Prompt template: a repeatable task framing structure (context -> guardrails -> DoD -> verification plan -> expected output).
Commands (workflow shortcuts): repeatable workflows packaged so you can run them as a single invocation (for example: open a PR, run checks, generate a report). This is useful for high-frequency scenarios where consistency of steps and output format matters.
Redaction: masking/removing secrets and PII from logs/artifacts.
Regression: quality/metric degradation after a change.
Resume: continuing an earlier worker run with its saved context/state.
Risk register: a list of risks with scenarios, consequences, mitigations, and verification methods.
Rollback: a planned and verifiable way to return to a stable state quickly.
runbook / runbooks: an executable or semi-executable incident/operation procedure (steps + conditions + checks + escalation).
SOP (standard operating procedure): a repeatable process for a typical task (steps, stop conditions, checks, artifacts, done criteria).
Stop conditions: criteria that force an agent to stop and escalate (missing data, high risk, dangerous action, ambiguity).
Subagent: a specialized executor with separate context that receives a narrow task for focus/isolation (a work-organization concept, not a vendor feature requirement).
Threat model: a structured description of assets, threats, attack vectors, and mitigations before production.
Triage: first-pass incident work: gather facts, narrow hypotheses, decide escalation/action.

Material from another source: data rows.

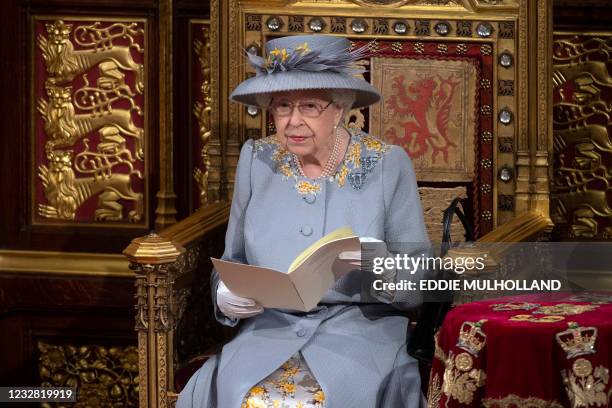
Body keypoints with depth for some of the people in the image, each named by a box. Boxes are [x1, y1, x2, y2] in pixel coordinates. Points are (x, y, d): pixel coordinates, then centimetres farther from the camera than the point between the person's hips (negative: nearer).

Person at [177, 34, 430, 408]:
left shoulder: (387, 166, -2)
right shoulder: (257, 160, 6)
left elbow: (418, 287, 0)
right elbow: (232, 261, 15)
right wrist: (228, 295, -8)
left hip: (361, 331, -2)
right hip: (271, 328, 2)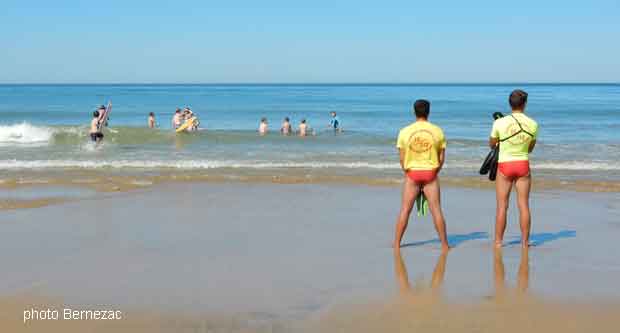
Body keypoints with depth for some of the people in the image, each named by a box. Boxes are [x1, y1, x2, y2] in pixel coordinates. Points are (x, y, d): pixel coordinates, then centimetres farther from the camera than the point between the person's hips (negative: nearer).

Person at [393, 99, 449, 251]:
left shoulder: (404, 132, -3)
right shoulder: (437, 131, -1)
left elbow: (402, 159, 0)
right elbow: (441, 158, 2)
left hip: (412, 173, 0)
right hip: (430, 173, 0)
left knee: (405, 210, 7)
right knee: (436, 210, 4)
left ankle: (396, 243, 10)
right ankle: (444, 244, 7)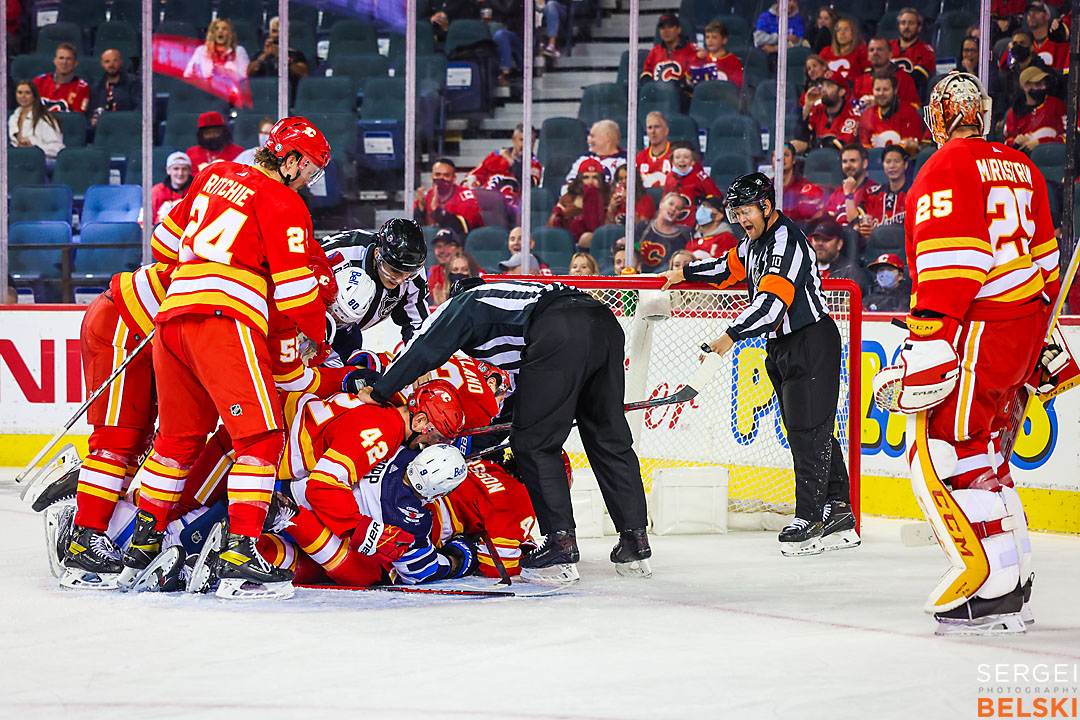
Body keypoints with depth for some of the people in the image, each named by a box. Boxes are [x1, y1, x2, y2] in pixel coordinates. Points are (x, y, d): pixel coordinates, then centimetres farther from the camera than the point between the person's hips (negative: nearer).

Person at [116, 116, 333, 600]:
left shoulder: (217, 176, 22)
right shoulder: (283, 203, 0)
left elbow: (170, 234, 33)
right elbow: (295, 288, -4)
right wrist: (319, 337, 13)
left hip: (173, 315, 8)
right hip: (226, 319, -8)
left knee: (179, 437, 20)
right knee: (260, 436, -9)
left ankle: (141, 544, 25)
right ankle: (240, 557, -18)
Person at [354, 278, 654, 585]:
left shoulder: (461, 305, 24)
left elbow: (423, 351, 15)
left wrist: (378, 393, 25)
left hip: (561, 334, -7)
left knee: (534, 443, 3)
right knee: (609, 439, 16)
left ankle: (562, 546, -2)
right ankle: (635, 542, 14)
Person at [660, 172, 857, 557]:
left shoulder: (786, 241, -20)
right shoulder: (756, 241, 12)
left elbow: (772, 303, -29)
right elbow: (730, 267, 33)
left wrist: (730, 337, -33)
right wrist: (684, 273, 35)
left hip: (812, 343, -10)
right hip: (782, 347, 10)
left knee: (809, 430, -11)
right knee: (802, 431, 8)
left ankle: (811, 516, -12)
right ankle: (839, 516, 10)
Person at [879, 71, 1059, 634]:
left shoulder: (946, 170, -11)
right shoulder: (1020, 168, 16)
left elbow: (949, 266, -21)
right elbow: (1043, 256, 23)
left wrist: (929, 349, -23)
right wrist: (1039, 343, 31)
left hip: (978, 331, -9)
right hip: (1025, 327, 9)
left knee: (943, 454, -8)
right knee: (977, 449, 20)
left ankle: (994, 594, -13)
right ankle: (1014, 573, 25)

Verification agent (verifier): an independent skeptic that proves “done” is actually true; returns a report of what passed/failed/was not checked.
Verification / verification plan: how to validate correctness (sampling, edge cases, metrics, before/after comparison, acceptance thresholds).
Versioning / semver: versioning rules for templates/prompts/processes to track breaking changes and compatibility.
Test runner: a role that proactively runs tests/checks (including golden tests) and drives the loop to green without rewriting expectations.
Debugger: a role for root cause analysis: reproduce -> localize -> minimal fix/experiment -> verify with evidence.

Tools and formats (in this book’s context)#

Agent: an agent that can read/change files, run commands, collect artifacts, and drive an end-to-end task (for example, Cursor Agent).
Chat mode: a dialogue interface, useful for discussion/design/research.
JSON / YAML: common data/config formats used in examples (logs, configs, pipelines).